Exercise objective. Repeat the entries that follow from start to finish, keeping every character.

Input material.

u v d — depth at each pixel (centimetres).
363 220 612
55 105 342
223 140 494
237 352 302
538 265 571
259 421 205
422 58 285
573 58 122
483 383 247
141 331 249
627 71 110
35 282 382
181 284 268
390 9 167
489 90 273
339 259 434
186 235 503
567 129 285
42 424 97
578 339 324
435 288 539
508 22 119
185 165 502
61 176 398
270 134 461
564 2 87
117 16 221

Task response.
u v d — depth at each pixel (centimetres).
363 220 612
55 105 342
223 140 494
237 352 302
538 265 571
259 421 205
422 58 285
573 58 122
483 383 247
141 331 249
627 71 110
35 282 382
181 284 268
390 9 167
489 90 273
339 259 434
186 235 503
567 129 285
42 424 97
578 339 324
435 288 539
508 22 119
185 165 502
61 176 398
270 134 461
564 2 87
117 16 221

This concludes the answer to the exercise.